§ **PASSAGE**

Given that the study by Chen et al is largely based on in vitro models with vector-based transfection of WT vs mutated BTK into WM and DLBCL cell lines, a key question becomes how much these findings related to the situation in actual patients. To this end, the authors tested serial plasma samples from WM patients during ibrutinib therapy for changes in IL-6 and IL-10 concentrations, the cytokines that were found to be upregulated in and secreted by BTKCys481Ser cells. Although IL-6 and IL-10 levels remained stable and low in responders, those patients who developed resistance developed increasing levels of both cytokines at time of resistance (n = 3; Figure 6 in Chen et al), translating this aspect of their work into the clinical context. This appears to be different from findings in CLL patients, where high plasma concentrations of CCL3 (MIP-1α), a key BCR signaling response gene and chemokine to attract T cells and macrophages, rapidly normalize when patients start ibrutinib therapy and reappear once CLL patients develop resistance,4  which apparently was not the case in WM, suggesting that BTKCys481Ser may have entirely different biologic consequences in different diseases. In favor of this concept is the fact that the primary targets of ibrutinib in CLL vs WM may be different. Although BCR signaling generally is considered the primary target of ibrutinib in CLL, the majority of WM cells carry MYD88 and/or CXCR4 WHIM syndrome-like mutations, which result in enhanced signaling activation in a BTK-sensitive fashion, predicting for clinical responsiveness to ibrutinib and pointing toward these activating mutations as primary targets of ibrutinib.9  Fortunately, most patients with CLL and WM have durable responses to ibrutinib; CLL patients developing resistance generally respond to the BCL2 antagonist venetoclax.10  Whether this agent also can salvage WM patients developing ibrutinib resistance, or whether ERK signaling-inhibitors would be more suitable as suggested by the data by Chen et al, will ultimately be answered in clinical trials.

Conflict-of-interest disclosure: J.A.B. received research support from Pharmacyclics and Gilead.

§ **ASSIGNED TASK 1**
Summarize the passage on ibrutinib resistance in two sentences.
§ **ASSIGNED TASK 2**
Translate this sentence from the passage on ibrutinib resistance into Spanish: "Fortunately, most patients with CLL and WM have durable responses to ibrutinib; CLL patients developing resistance generally respond to the BCL2 antagonist venetoclax."

§ **DATASET EXTRACT**
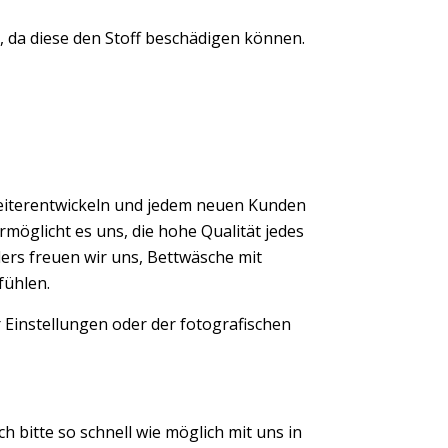
 da diese den Stoff beschädigen können.
eiterentwickeln und jedem neuen Kunden
möglicht es uns, die hohe Qualität jedes
ers freuen wir uns, Bettwäsche mit
fühlen.
 Einstellungen oder der fotografischen
ch bitte so schnell wie möglich mit uns in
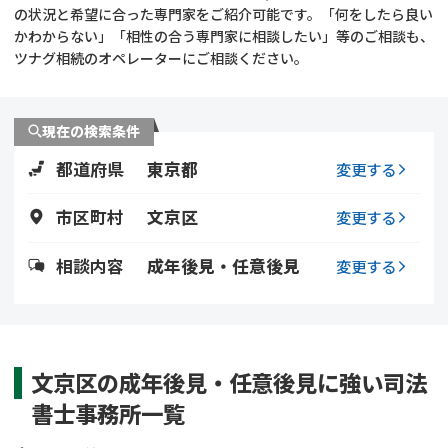
遺留分侵害額請求
相続手続き
の状況と希望に合った専門家をご紹介可能です。「何をしたら良い
かわからない」「相性の合う専門家に相談したい」等のご相談も、
ツナグ相続のオペレーターにご相談ください。
相続手続き
遺言
家族信託
遺産分割
現在の検索条件
都道府県
東京都
贈与税
不動産の相続
変更する
市区町村
文京区
変更する
相続人調査
相続登記
相談内容
成年後見・任意後見
変更する
不動産評価(相続不動
調査・アンケート
産)
文京区の成年後見・任意後見に強い司法
書士事務所一覧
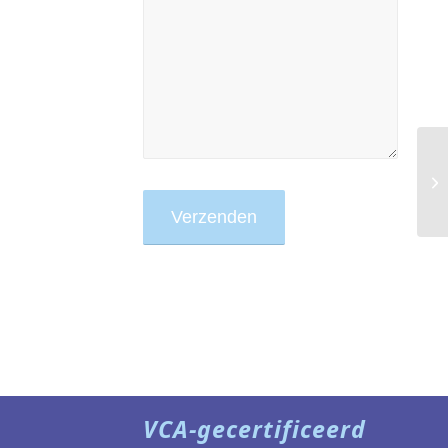
VCA-gecertificeerd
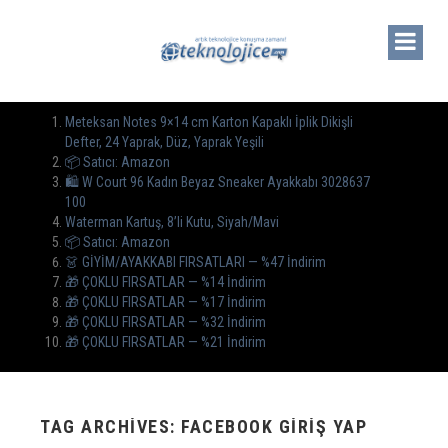
Meteksan Notes 9×14 cm Karton Kapaklı İplik Dikişli
Defter, 24 Yaprak, Düz, Yaprak Yeşili
📦 Satıcı: Amazon
🛍️ W Court 96 Kadın Beyaz Sneaker Ayakkabı 3028637
100
Waterman Kartuş, 8’li Kutu, Siyah/Mavi
📦 Satıcı: Amazon
👗 GİYİM/AYAKKABI FIRSATLARI — %47 İndirim
🎁 ÇOKLU FIRSATLAR — %14 İndirim
🎁 ÇOKLU FIRSATLAR — %17 İndirim
🎁 ÇOKLU FIRSATLAR — %32 İndirim
🎁 ÇOKLU FIRSATLAR — %21 İndirim
TAG ARCHIVES: FACEBOOK GIRIŞ YAP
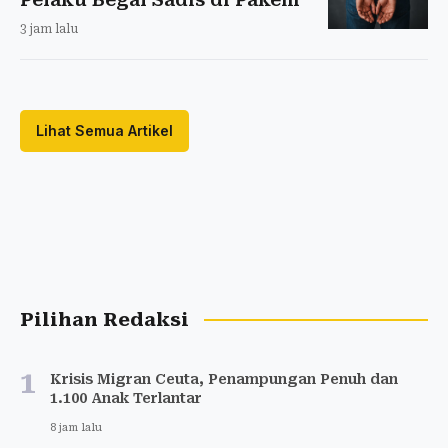
3 jam lalu
Lihat Semua Artikel
Pilihan Redaksi
1
Krisis Migran Ceuta, Penampungan Penuh dan
1.100 Anak Terlantar
8 jam lalu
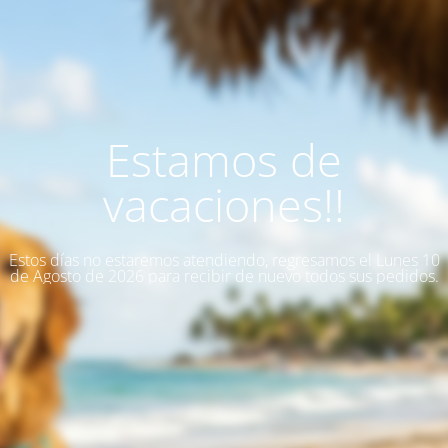
Estamos de
vacaciones!!
Estos días no estaremos atendiendo, regresamos el Lunes 10
de Agosto de 2026 para recibir de nuevo todos sus pedidos.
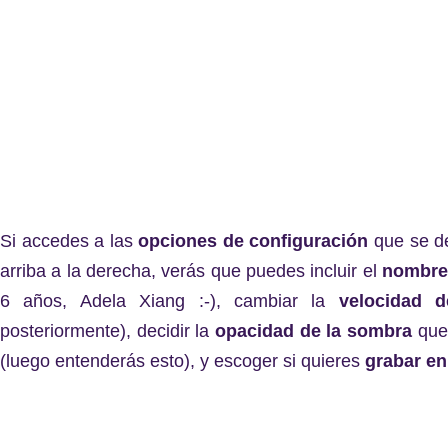
Si accedes a las
opciones de configuración
que se de
arriba a la derecha, verás que puedes incluir el
nombre 
6 años, Adela Xiang :-), cambiar la
velocidad d
posteriormente), decidir la
opacidad de la sombra
que 
(luego entenderás esto), y escoger si quieres
grabar e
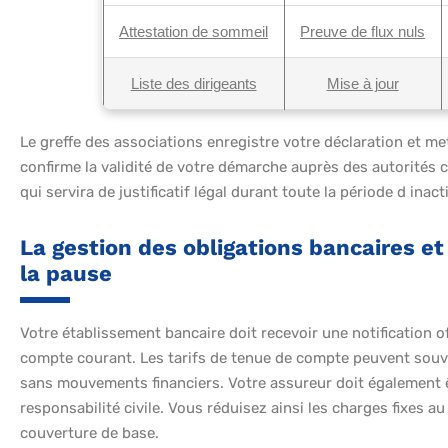
Attestation de sommeil
Preuve de flux nuls
Liste des dirigeants
Mise à jour
Le greffe des associations enregistre votre déclaration et met
confirme la validité de votre démarche auprès des autorités
qui servira de justificatif légal durant toute la période d inacti
La gestion des obligations bancaires e
la pause
Votre établissement bancaire doit recevoir une notification of
compte courant. Les tarifs de tenue de compte peuvent souve
sans mouvements financiers. Votre assureur doit également ê
responsabilité civile. Vous réduisez ainsi les charges fixes 
couverture de base.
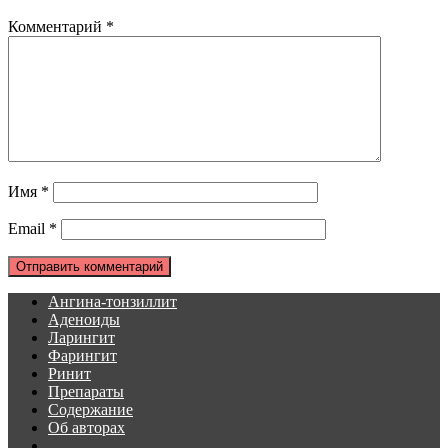
Комментарий
*
Имя
*
Email
*
Ангина-тонзиллит
Аденоиды
Ларингит
Фарингит
Ринит
Препараты
Содержание
Об авторах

§ **WRITTEN RESPONSE 1**
In WM patients on ibrutinib, plasma IL-6 and IL-10 levels remained stable and low in responders but rose in those who developed resistance, which appears to differ from CLL, where high CCL3 levels normalize when therapy starts and reappear at resistance. The passage suggests that BTKCys481Ser may have different biologic consequences in the two diseases, whose primary ibrutinib targets may differ, and states that clinical trials will determine whether venetoclax or ERK signaling inhibitors can salvage WM patients with ibrutinib resistance.

§ **WRITTEN RESPONSE 2**
Afortunadamente, la mayoría de los pacientes con CLL y WM presentan respuestas duraderas al ibrutinib; los pacientes con CLL que desarrollan resistencia generalmente responden al antagonista de BCL2 venetoclax.